Does not modify model.params[] and can therefore be called more than once with the same Izhikevich instance.

nengo.builder.learning_rules.build_learning_rule(model, rule)[source]

Builds a LearningRule object into a model.

A brief of summary of what happens in the learning rule build process, in order:

  1. Create a delta signal for the weight change.
  2. Add an operator to increment the weights by delta.
  3. Call build function for the learning rule type.

The learning rule system is designed to work with multiple learning rules on the same connection. If only one learning rule was to be applied to the connection, then we could directly modify the weights, rather than calculating the delta here and applying it in build_connection. However, with multiple learning rules, we must isolate each delta signal in case calculating the delta depends on the weights themselves, making the calculation depend on the order of the learning rule evaluations.

Parameters:

model : Model

The model to build into.

rule : LearningRule

The learning rule to build.

Notes

Sets model.params[rule] to None.

nengo.builder.learning_rules.build_bcm(model, bcm, rule)[source]

Builds a BCM object into a model.

Calls synapse build functions to filter the pre and post activities, and adds a SimBCM operator to the model to calculate the delta.

Parameters:

model : Model

The model to build into.

bcm : BCM

Learning rule type to build.

rule : LearningRule

The learning rule object corresponding to the neuron type.

Notes

Does not modify model.params[] and can therefore be called more than once with the same BCM instance.

nengo.builder.learning_rules.build_oja(model, oja, rule)[source]

Builds a BCM object into a model.

Calls synapse build functions to filter the pre and post activities, and adds a SimOja operator to the model to calculate the delta.

Parameters:

model : Model

The model to build into.

oja : Oja

Learning rule type to build.

rule : LearningRule

The learning rule object corresponding to the neuron type.

Notes

Does not modify model.params[] and can therefore be called more than once with the same Oja instance.

nengo.builder.learning_rules.build_voja(model, voja, rule)[source]

Builds a Voja object into a model.

Calls synapse build functions to filter the post activities, and adds a SimVoja operator to the model to calculate the delta.

Parameters:

model : Model

The model to build into.

voja : Voja

Learning rule type to build.

rule : LearningRule

The learning rule object corresponding to the neuron type.

Notes

Does not modify model.params[] and can therefore be called more than once with the same Voja instance.

nengo.builder.learning_rules.build_pes(model, pes, rule)[source]
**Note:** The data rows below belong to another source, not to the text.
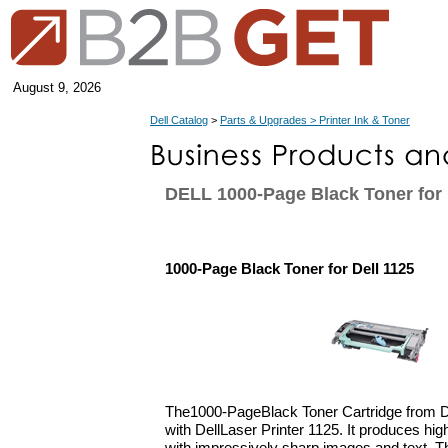
August 9, 2026
Dell Catalog
>
Parts & Upgrades > Printer Ink & Toner
DELL 1000-Page Black Toner for 
1000-Page Black Toner for Dell 1125
The1000-PageBlack Toner Cartridge from De
with DellLaser Printer 1125. It produces high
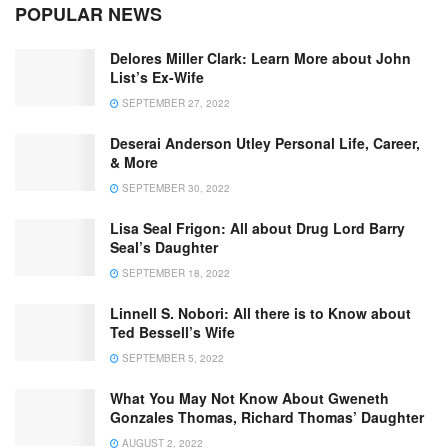
POPULAR NEWS
Delores Miller Clark: Learn More about John
List’s Ex-Wife
SEPTEMBER 27, 2022
Deserai Anderson Utley Personal Life, Career,
& More
SEPTEMBER 30, 2022
Lisa Seal Frigon: All about Drug Lord Barry
Seal’s Daughter
SEPTEMBER 18, 2022
Linnell S. Nobori: All there is to Know about
Ted Bessell’s Wife
SEPTEMBER 5, 2022
What You May Not Know About Gweneth
Gonzales Thomas, Richard Thomas’ Daughter
AUGUST 2, 2022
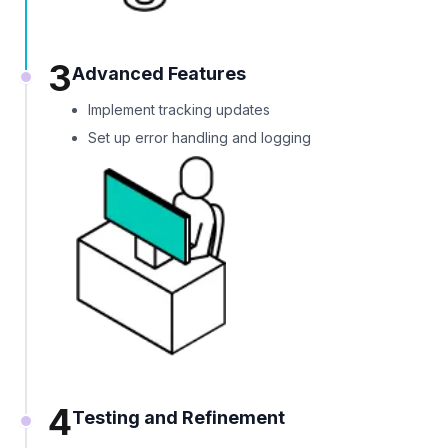
3
Advanced Features
Implement tracking updates
Set up error handling and logging
4
Testing and Refinement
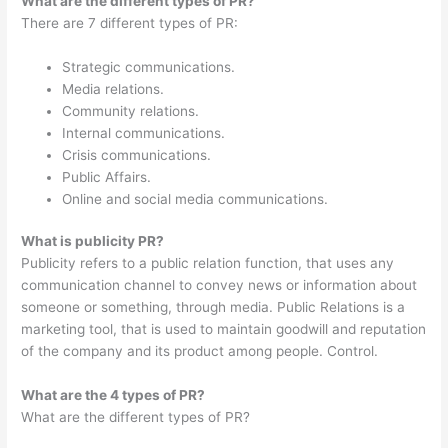
What are the different types of PR?
There are 7 different types of PR:
Strategic communications.
Media relations.
Community relations.
Internal communications.
Crisis communications.
Public Affairs.
Online and social media communications.
What is publicity PR?
Publicity refers to a public relation function, that uses any
communication channel to convey news or information about
someone or something, through media. Public Relations is a
marketing tool, that is used to maintain goodwill and reputation
of the company and its product among people. Control.
What are the 4 types of PR?
What are the different types of PR?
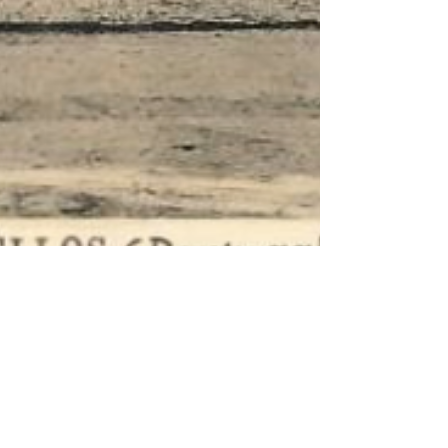
Oct 9, 2021
What now? New steps in the
fight for the preservation of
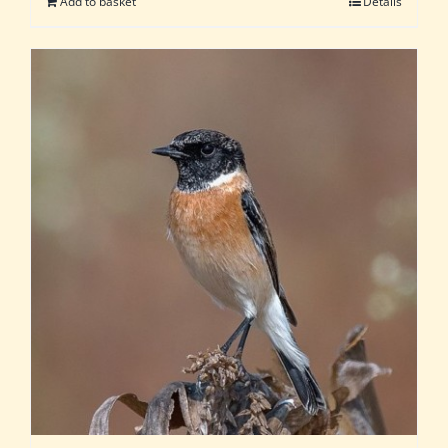
Add to basket
Details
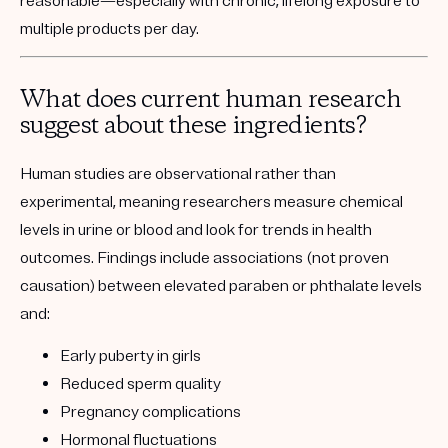
reasonable—especially with chronic, lifelong exposure to
multiple products per day.
What does current human research
suggest about these ingredients?
Human studies are observational rather than
experimental, meaning researchers measure chemical
levels in urine or blood and look for trends in health
outcomes. Findings include associations (not proven
causation) between elevated paraben or phthalate levels
and:
Early puberty in girls
Reduced sperm quality
Pregnancy complications
Hormonal fluctuations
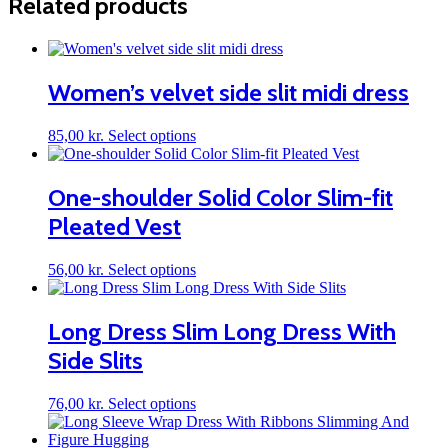
Related products
Women’s velvet side slit midi dress
This
85,00
kr.
Select options
product
has
multiple
One-shoulder Solid Color Slim-fit
variants.
Pleated Vest
The
options
may
This
56,00
kr.
Select options
be
product
chosen
has
on
multiple
Long Dress Slim Long Dress With
the
variants.
product
Side Slits
The
page
options
may
This
76,00
kr.
Select options
be
product
chosen
has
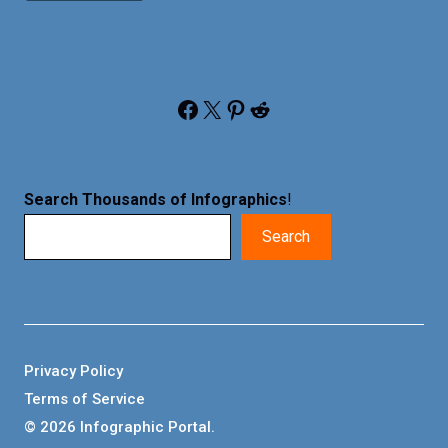
Facebook
X
Pinterest
Reddit
Search Thousands of Infographics
!
Search
Privacy Policy
Terms of Service
© 2026 Infographic Portal.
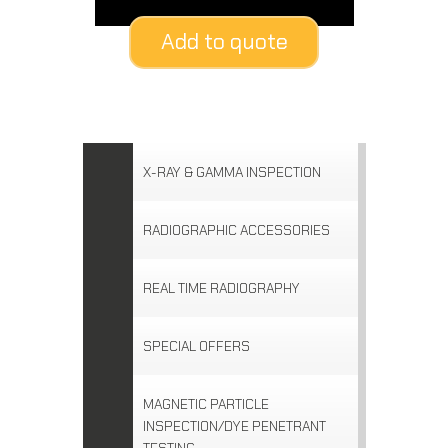
Add to quote
X-RAY & GAMMA INSPECTION
RADIOGRAPHIC ACCESSORIES
REAL TIME RADIOGRAPHY
SPECIAL OFFERS
MAGNETIC PARTICLE
INSPECTION/DYE PENETRANT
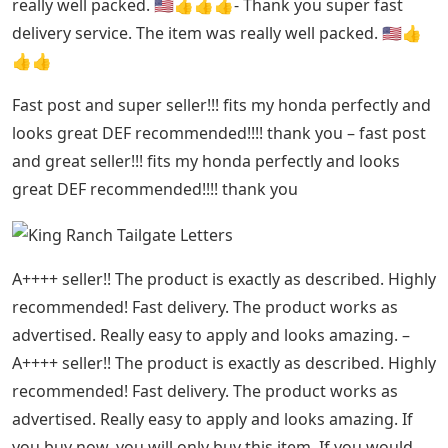
really well packed. 🇺🇸👍👍👍- Thank you super fast
delivery service. The item was really well packed. 🇺🇸👍
👍👍
Fast post and super seller!!! fits my honda perfectly and
looks great DEF recommended!!!! thank you – fast post
and great seller!!! fits my honda perfectly and looks
great DEF recommended!!!! thank you
A++++ seller!! The product is exactly as described. Highly
recommended! Fast delivery. The product works as
advertised. Really easy to apply and looks amazing. –
A++++ seller!! The product is exactly as described. Highly
recommended! Fast delivery. The product works as
advertised. Really easy to apply and looks amazing. If
you buy now, you will only buy this item. If you would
Builds a PES object into a model.

Calls synapse build functions to filter the pre activities, and adds several operators to implement the PES learning rule. Unlike other learning rules, there is no corresponding Operator subclass for the PES rule. Instead, the rule is implemented with generic operators like ElementwiseInc and DotInc. Generic operators are used because they are more likely to be implemented on other backends like Nengo OCL.

Parameters:

model : Model

The model to build into.

pes : PES

Learning rule type to build.

rule : LearningRule

The learning rule object corresponding to the neuron type.

Notes

Does not modify model.params[] and can therefore be called more than once with the same PES instance.